Au procès d’Alexandre Bissonnette, le juge François Huot a estimé qu’une peine de 50 ans d’incarcération était exagérément disproportionnée. Le tueur n’aurait pu faire une demande de libération qu’à l’âge de 77 ans. Le juge a plutôt statué sur le chiffre de 40 ans.

Peine d’Alexandre Bissonnette en appel: le DPCP et la PGQ veulent un minimum de 50 ans de prison

Alexandre Bissonnette devrait purger au minimum 50 ans avant de faire une demande de libération conditionnelle, estiment le Directeur des poursuites criminelles et pénales et la Procureure générale du Québec qui demandent à la Cour d’appel de corriger les erreurs du juge François Huot en imposant une peine plus dure au tueur de la Grande Mosquée de Québec.

Dans leur avis d’appel conjoint, déposé à moins d’une heure de l’expiration du délai légal, le DPCP et la PGQ évaluent que le juge de la Cour supérieure a mal pondéré les facteurs aggravants et atténuants.

Selon eux, la peine d’emprisonnement à perpétuité sans possibilité de libération conditionnelle avant 40 ans, prononcée le 8 février, ne reflète pas «la gravité de l’infraction et le degré de responsabilité de l’accusé, exceptionnellement élevés dans la présente affaire».

En concluant à l’inconstitutionnalité de l’article de loi qui permet les peines consécutives, le juge de première instance a même «banalisé la gravité subjective des infractions en cause», écrivent le DPCP et la PGQ.

Alexandre Bissonnette a plaidé coupable à six meurtres au premier degré et à des tentatives de meurtre sur 40 personnes, commises le 29 janvier 2017 au Centre culturel islamique de Québec.

50 et non 150 ans

Lors des représentations sur la peine, la Couronne avait demandé au juge François Huot d’utiliser l’article du Code criminel en vigueur depuis 2011 pour les auteurs de meurtres multiples et d’ainsi cumuler les périodes de 25 ans d’inadmissibilité à la libération conditionnelle. 

Sur un plan théorique, Bissonnette pouvait donc être incarcéré pour une période de 150 ans. Dans sa décision sur la peine, le juge François Huot a retenu que le ministère public lui avait demandé de prononcer une période d’inéligibilité de 150 ans.

Le DPCP se défend d’avoir jamais prononcé le chiffre de 150 ans et dit avoir laissé pleine discrétion au juge pour décider sur combien de chefs d’accusation il devait appliquer le cumul. «Chaque vie humaine a une valeur égale», avait toutefois plaidé le procureur de la Couronne, MThomas Jacques.

Le juge François Huot a choisi de réécrire la disposition du Code criminel sur les peines consécutives afin d’imposer la peine que lui jugeait appropriée aux circonstances des crimes et aux caractéristiques de l’accusé. Ce faisant, il redonnait le pouvoir discrétionnaire aux juges et les libéraient du «carcan» des bonds de 25 ans.
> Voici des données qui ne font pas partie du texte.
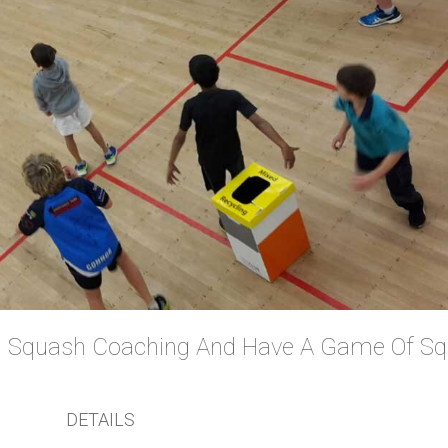
DETAILS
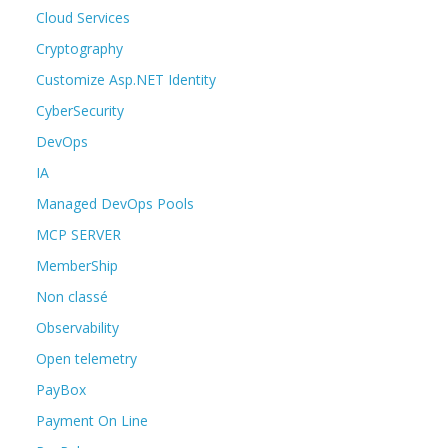
Cloud Services
Cryptography
Customize Asp.NET Identity
CyberSecurity
DevOps
IA
Managed DevOps Pools
MCP SERVER
MemberShip
Non classé
Observability
Open telemetry
PayBox
Payment On Line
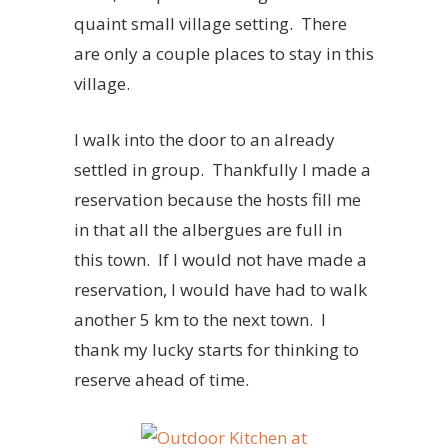
quaint small village setting. There
are only a couple places to stay in this
village.
I walk into the door to an already
settled in group. Thankfully I made a
reservation because the hosts fill me
in that all the albergues are full in
this town. If I would not have made a
reservation, I would have had to walk
another 5 km to the next town. I
thank my lucky starts for thinking to
reserve ahead of time.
Dans le cas de Bissonnette, individu avec des problèmes de santé mentale depuis l’adolescence, le juge Huot a estimé qu’une peine de 50 ans d’incarcération était exagérément disproportionnée. Le tueur n’aurait pu faire une demande de libération qu’à l’âge de 77 ans. 

Une peine de 25 ans était tout aussi déraisonnable, aux yeux du juge, qui, à la lumière de la preuve faite devant lui, a statué sur le chiffre de 40 ans.

Le DPCP et la PGQ évaluent que le juge aurait dû appliquer le cumul conformément à l’article 745.51 du Code criminel et «imposer en conséquence une période d’inadmissibilité à la libération conditionnelle de 50 ans».

Les représentants de la poursuite demandent à la Cour d’appel de casser le jugement sur la peine et d’imposer à la place une période de 50 ans d’inadmissibilité à la libération conditionnelle. 

Le juge Huot avait écarté le cumul des peines qui, par sa «portée excessive» peut permettre des peines disproportionnées. Les avocats du DPCP et de la PGQ qualifient l’approche du juge «d’erronée» et soulignent que le droit à une peine proportionnelle n’est pas protégé par la constitution.

La défense aussi en appel

Vendredi, les avocats d’Alexandre Bissonnette avaient eux aussi déposé un avis d’appel. 

Aux yeux de la défense, la peine de 40 ans ne respecte pas les articles de la Charte des droits et libertés protégeant chaque Canadien contre les peines cruelles et inusitées.

Selon la défense, le juge aurait dû tout simplement déclarer invalide l’article du Code criminel qui permet le cumul des périodes d’inéligibilité à la libération conditionnelle. Leur client aurait ainsi été condamné à purger une période de 25 ans avant de faire une demande.

Les procédures d’appel auront lieu plus tard cette année.